The automation of factory work is making it harder for other nations to follow [China]. Dani Rodrik, a Harvard economist, calculates that manufacturing employment in India and other developing nations has already peaked, a phenomenon he calls premature deindustrialization (PDF).

If the technology underlying robotics is undermining globalization, it is now also laying the foundation for a new wave of locally and regionally-based economic activity. IT-enabled production is a key factor helping to overcome the economies of scale and global wage differentials that drove the creation of global supply chains.

Consider community supported agriculture. Small farms have seen a resurgence as the web dramatically has lowered the cost to farmers of customer acquisition. Solar panels, wired into the increasingly smart grid, now support both local energy production and installation and maintenance jobs. Also, the gig and sharing economies are full of new independent contractors, precarious as those jobs may be.
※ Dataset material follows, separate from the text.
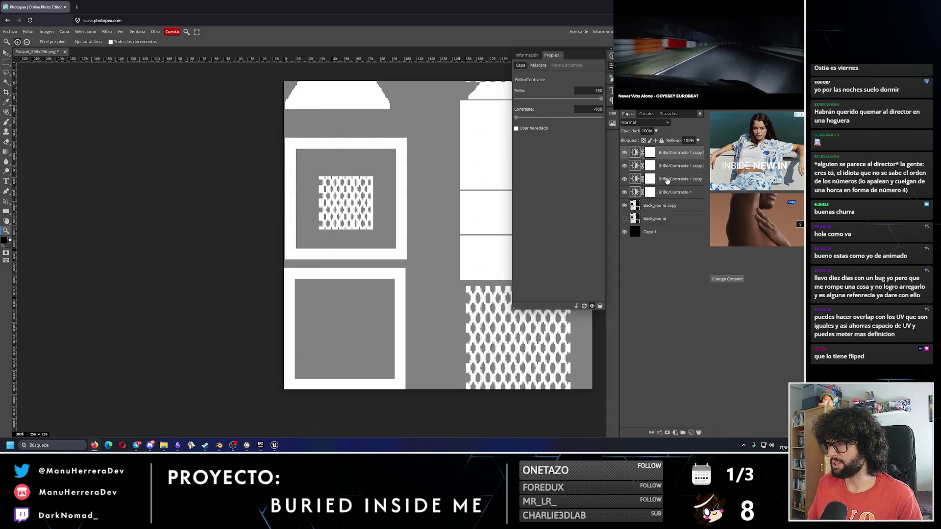
{"action": "left_click", "coordinate": [650, 233]}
The IT economy has its own immediate problems, including monopoly control over the platforms, reinforcing inequality in wealth and power. In terms of re-localizing production, it is allowing individuals to develop new forms of livelihood, even as the old ones have collapsed. The key will be to channel these opportunities into community revitalization with inclusive local health, education and welfare policies. The places that are making the most out of new economic opportunity are cities, small and large, where public engagement and private-public partnership are strong. These include progressive cities in conservative states, such as Nashville, Austin and Salt Lake City.

The IT revolution is also a double-edged sword for local economies, as the robotics innovation soon will displace not just manufacturing jobs in India but also health care workers and lawyers in the U.S. One of the fundamental challenges to community health will be the need to adapt to a continuous loss in jobs as the pace of labor-saving IT accelerates. This process again will require resilient communities, not simply a collection of lone-eagle, gig-economy workers.